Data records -
━━━━━━━━━━━━━━━━━━━━
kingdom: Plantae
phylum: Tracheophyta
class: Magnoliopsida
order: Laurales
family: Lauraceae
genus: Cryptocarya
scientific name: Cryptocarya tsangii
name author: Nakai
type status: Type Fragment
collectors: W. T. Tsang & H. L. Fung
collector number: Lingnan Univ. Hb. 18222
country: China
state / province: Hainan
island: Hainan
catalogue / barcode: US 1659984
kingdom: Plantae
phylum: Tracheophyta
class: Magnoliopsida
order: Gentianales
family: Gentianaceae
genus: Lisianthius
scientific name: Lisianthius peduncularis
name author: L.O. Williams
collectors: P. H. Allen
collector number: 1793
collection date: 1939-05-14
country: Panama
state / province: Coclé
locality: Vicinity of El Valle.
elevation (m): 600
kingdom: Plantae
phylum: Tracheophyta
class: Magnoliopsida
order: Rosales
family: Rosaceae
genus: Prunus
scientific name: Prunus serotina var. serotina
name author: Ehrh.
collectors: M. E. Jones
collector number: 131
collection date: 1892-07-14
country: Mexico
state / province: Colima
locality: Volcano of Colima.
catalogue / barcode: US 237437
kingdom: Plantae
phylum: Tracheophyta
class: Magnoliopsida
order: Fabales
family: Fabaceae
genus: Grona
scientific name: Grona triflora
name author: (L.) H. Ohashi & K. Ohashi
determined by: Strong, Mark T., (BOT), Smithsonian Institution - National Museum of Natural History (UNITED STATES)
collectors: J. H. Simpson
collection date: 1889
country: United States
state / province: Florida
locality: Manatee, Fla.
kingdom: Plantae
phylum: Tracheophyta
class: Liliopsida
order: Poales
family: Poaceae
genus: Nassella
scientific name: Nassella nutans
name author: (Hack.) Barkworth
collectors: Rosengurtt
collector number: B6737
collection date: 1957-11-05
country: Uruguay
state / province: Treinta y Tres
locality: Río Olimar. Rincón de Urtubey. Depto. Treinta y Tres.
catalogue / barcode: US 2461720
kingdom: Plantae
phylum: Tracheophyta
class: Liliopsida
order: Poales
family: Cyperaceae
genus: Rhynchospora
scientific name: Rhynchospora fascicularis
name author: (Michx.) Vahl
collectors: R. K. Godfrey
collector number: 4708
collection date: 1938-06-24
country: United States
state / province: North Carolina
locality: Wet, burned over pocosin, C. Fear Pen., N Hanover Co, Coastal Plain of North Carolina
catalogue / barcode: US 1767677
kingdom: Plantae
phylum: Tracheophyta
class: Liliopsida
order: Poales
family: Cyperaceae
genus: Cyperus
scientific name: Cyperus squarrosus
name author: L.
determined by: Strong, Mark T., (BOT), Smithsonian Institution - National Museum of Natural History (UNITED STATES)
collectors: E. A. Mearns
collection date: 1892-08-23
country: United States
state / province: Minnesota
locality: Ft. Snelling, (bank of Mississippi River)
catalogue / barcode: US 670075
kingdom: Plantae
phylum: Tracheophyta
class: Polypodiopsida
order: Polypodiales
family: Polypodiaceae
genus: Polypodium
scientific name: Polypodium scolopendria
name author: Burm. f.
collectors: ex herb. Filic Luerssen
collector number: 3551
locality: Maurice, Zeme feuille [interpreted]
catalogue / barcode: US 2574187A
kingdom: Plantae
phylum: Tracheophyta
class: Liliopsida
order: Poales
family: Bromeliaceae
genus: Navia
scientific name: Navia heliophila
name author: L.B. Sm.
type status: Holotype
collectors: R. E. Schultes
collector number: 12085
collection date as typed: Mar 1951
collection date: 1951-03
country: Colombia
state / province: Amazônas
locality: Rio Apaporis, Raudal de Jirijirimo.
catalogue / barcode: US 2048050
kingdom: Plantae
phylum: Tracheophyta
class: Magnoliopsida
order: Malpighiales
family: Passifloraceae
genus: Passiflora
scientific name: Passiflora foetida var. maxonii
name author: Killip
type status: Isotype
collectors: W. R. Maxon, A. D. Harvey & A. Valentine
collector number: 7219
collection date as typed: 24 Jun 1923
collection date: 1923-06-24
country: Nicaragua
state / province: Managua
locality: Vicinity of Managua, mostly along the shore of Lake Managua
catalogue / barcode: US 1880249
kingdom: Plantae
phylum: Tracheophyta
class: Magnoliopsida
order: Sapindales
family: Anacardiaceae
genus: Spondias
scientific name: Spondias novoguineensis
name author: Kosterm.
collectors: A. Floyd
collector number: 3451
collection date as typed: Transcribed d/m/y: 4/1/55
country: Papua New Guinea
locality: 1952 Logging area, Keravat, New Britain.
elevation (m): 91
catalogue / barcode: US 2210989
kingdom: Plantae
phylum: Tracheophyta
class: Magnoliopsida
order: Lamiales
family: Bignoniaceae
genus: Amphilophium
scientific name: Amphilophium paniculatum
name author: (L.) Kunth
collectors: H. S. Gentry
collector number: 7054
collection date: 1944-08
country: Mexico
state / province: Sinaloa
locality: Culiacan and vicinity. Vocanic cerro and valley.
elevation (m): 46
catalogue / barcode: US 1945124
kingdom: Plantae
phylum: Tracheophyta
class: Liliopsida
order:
━━━━━━━━━━━━━━━━━━━━
WHAT TO PRODUCE - Could you render every line of the entries above as a Markdown table with the columns Row and Line, numbering each row and leaving out any blank lines?

RESPONSE FOR THIS EXERCISE -
| Row | Line |
|---|---|
| 1 | kingdom: Plantae |
| 2 | phylum: Tracheophyta |
| 3 | class: Magnoliopsida |
| 4 | order: Laurales |
| 5 | family: Lauraceae |
| 6 | genus: Cryptocarya |
| 7 | scientific name: Cryptocarya tsangii |
| 8 | name author: Nakai |
| 9 | type status: Type Fragment |
| 10 | collectors: W. T. Tsang & H. L. Fung |
| 11 | collector number: Lingnan Univ. Hb. 18222 |
| 12 | country: China |
| 13 | state / province: Hainan |
| 14 | island: Hainan |
| 15 | catalogue / barcode: US 1659984 |
| 16 | kingdom: Plantae |
| 17 | phylum: Tracheophyta |
| 18 | class: Magnoliopsida |
| 19 | order: Gentianales |
| 20 | family: Gentianaceae |
| 21 | genus: Lisianthius |
| 22 | scientific name: Lisianthius peduncularis |
| 23 | name author: L.O. Williams |
| 24 | collectors: P. H. Allen |
| 25 | collector number: 1793 |
| 26 | collection date: 1939-05-14 |
| 27 | country: Panama |
| 28 | state / province: Coclé |
| 29 | locality: Vicinity of El Valle. |
| 30 | elevation (m): 600 |
| 31 | kingdom: Plantae |
| 32 | phylum: Tracheophyta |
| 33 | class: Magnoliopsida |
| 34 | order: Rosales |
| 35 | family: Rosaceae |
| 36 | genus: Prunus |
| 37 | scientific name: Prunus serotina var. serotina |
| 38 | name author: Ehrh. |
| 39 | collectors: M. E. Jones |
| 40 | collector number: 131 |
| 41 | collection date: 1892-07-14 |
| 42 | country: Mexico |
| 43 | state / province: Colima |
| 44 | locality: Volcano of Colima. |
| 45 | catalogue / barcode: US 237437 |
| 46 | kingdom: Plantae |
| 47 | phylum: Tracheophyta |
| 48 | class: Magnoliopsida |
| 49 | order: Fabales |
| 50 | family: Fabaceae |
| 51 | genus: Grona |
| 52 | scientific name: Grona triflora |
| 53 | name author: (L.) H. Ohashi & K. Ohashi |
| 54 | determined by: Strong, Mark T., (BOT), Smithsonian Institution - National Museum of Natural History (UNITED STATES) |
| 55 | collectors: J. H. Simpson |
| 56 | collection date: 1889 |
| 57 | country: United States |
| 58 | state / province: Florida |
| 59 | locality: Manatee, Fla. |
| 60 | kingdom: Plantae |
| 61 | phylum: Tracheophyta |
| 62 | class: Liliopsida |
| 63 | order: Poales |
| 64 | family: Poaceae |
| 65 | genus: Nassella |
| 66 | scientific name: Nassella nutans |
| 67 | name author: (Hack.) Barkworth |
| 68 | collectors: Rosengurtt |
| 69 | collector number: B6737 |
| 70 | collection date: 1957-11-05 |
| 71 | country: Uruguay |
| 72 | state / province: Treinta y Tres |
| 73 | locality: Río Olimar. Rincón de Urtubey. Depto. Treinta y Tres. |
| 74 | catalogue / barcode: US 2461720 |
| 75 | kingdom: Plantae |
| 76 | phylum: Tracheophyta |
| 77 | class: Liliopsida |
| 78 | order: Poales |
| 79 | family: Cyperaceae |
| 80 | genus: Rhynchospora |
| 81 | scientific name: Rhynchospora fascicularis |
| 82 | name author: (Michx.) Vahl |
| 83 | collectors: R. K. Godfrey |
| 84 | collector number: 4708 |
| 85 | collection date: 1938-06-24 |
| 86 | country: United States |
| 87 | state / province: North Carolina |
| 88 | locality: Wet, burned over pocosin, C. Fear Pen., N Hanover Co, Coastal Plain of North Carolina |
| 89 | catalogue / barcode: US 1767677 |
| 90 | kingdom: Plantae |
| 91 | phylum: Tracheophyta |
| 92 | class: Liliopsida |
| 93 | order: Poales |
| 94 | family: Cyperaceae |
| 95 | genus: Cyperus |
| 96 | scientific name: Cyperus squarrosus |
| 97 | name author: L. |
| 98 | determined by: Strong, Mark T., (BOT), Smithsonian Institution - National Museum of Natural History (UNITED STATES) |
| 99 | collectors: E. A. Mearns |
| 100 | collection date: 1892-08-23 |
| 101 | country: United States |
| 102 | state / province: Minnesota |
| 103 | locality: Ft. Snelling, (bank of Mississippi River) |
| 104 | catalogue / barcode: US 670075 |
| 105 | kingdom: Plantae |
| 106 | phylum: Tracheophyta |
| 107 | class: Polypodiopsida |
| 108 | order: Polypodiales |
| 109 | family: Polypodiaceae |
| 110 | genus: Polypodium |
| 111 | scientific name: Polypodium scolopendria |
| 112 | name author: Burm. f. |
| 113 | collectors: ex herb. Filic Luerssen |
| 114 | collector number: 3551 |
| 115 | locality: Maurice, Zeme feuille [interpreted] |
| 116 | catalogue / barcode: US 2574187A |
| 117 | kingdom: Plantae |
| 118 | phylum: Tracheophyta |
| 119 | class: Liliopsida |
| 120 | order: Poales |
| 121 | family: Bromeliaceae |
| 122 | genus: Navia |
| 123 | scientific name: Navia heliophila |
| 124 | name author: L.B. Sm. |
| 125 | type status: Holotype |
| 126 | collectors: R. E. Schultes |
| 127 | collector number: 12085 |
| 128 | collection date as typed: Mar 1951 |
| 129 | collection date: 1951-03 |
| 130 | country: Colombia |
| 131 | state / province: Amazônas |
| 132 | locality: Rio Apaporis, Raudal de Jirijirimo. |
| 133 | catalogue / barcode: US 2048050 |
| 134 | kingdom: Plantae |
| 135 | phylum: Tracheophyta |
| 136 | class: Magnoliopsida |
| 137 | order: Malpighiales |
| 138 | family: Passifloraceae |
| 139 | genus: Passiflora |
| 140 | scientific name: Passiflora foetida var. maxonii |
| 141 | name author: Killip |
| 142 | type status: Isotype |
| 143 | collectors: W. R. Maxon, A. D. Harvey & A. Valentine |
| 144 | collector number: 7219 |
| 145 | collection date as typed: 24 Jun 1923 |
| 146 | collection date: 1923-06-24 |
| 147 | country: Nicaragua |
| 148 | state / province: Managua |
| 149 | locality: Vicinity of Managua, mostly along the shore of Lake Managua |
| 150 | catalogue / barcode: US 1880249 |
| 151 | kingdom: Plantae |
| 152 | phylum: Tracheophyta |
| 153 | class: Magnoliopsida |
| 154 | order: Sapindales |
| 155 | family: Anacardiaceae |
| 156 | genus: Spondias |
| 157 | scientific name: Spondias novoguineensis |
| 158 | name author: Kosterm. |
| 159 | collectors: A. Floyd |
| 160 | collector number: 3451 |
| 161 | collection date as typed: Transcribed d/m/y: 4/1/55 |
| 162 | country: Papua New Guinea |
| 163 | locality: 1952 Logging area, Keravat, New Britain. |
| 164 | elevation (m): 91 |
| 165 | catalogue / barcode: US 2210989 |
| 166 | kingdom: Plantae |
| 167 | phylum: Tracheophyta |
| 168 | class: Magnoliopsida |
| 169 | order: Lamiales |
| 170 | family: Bignoniaceae |
| 171 | genus: Amphilophium |
| 172 | scientific name: Amphilophium paniculatum |
| 173 | name author: (L.) Kunth |
| 174 | collectors: H. S. Gentry |
| 175 | collector number: 7054 |
| 176 | collection date: 1944-08 |
| 177 | country: Mexico |
| 178 | state / province: Sinaloa |
| 179 | locality: Culiacan and vicinity. Vocanic cerro and valley. |
| 180 | elevation (m): 46 |
| 181 | catalogue / barcode: US 1945124 |
| 182 | kingdom: Plantae |
| 183 | phylum: Tracheophyta |
| 184 | class: Liliopsida |
| 185 | order: |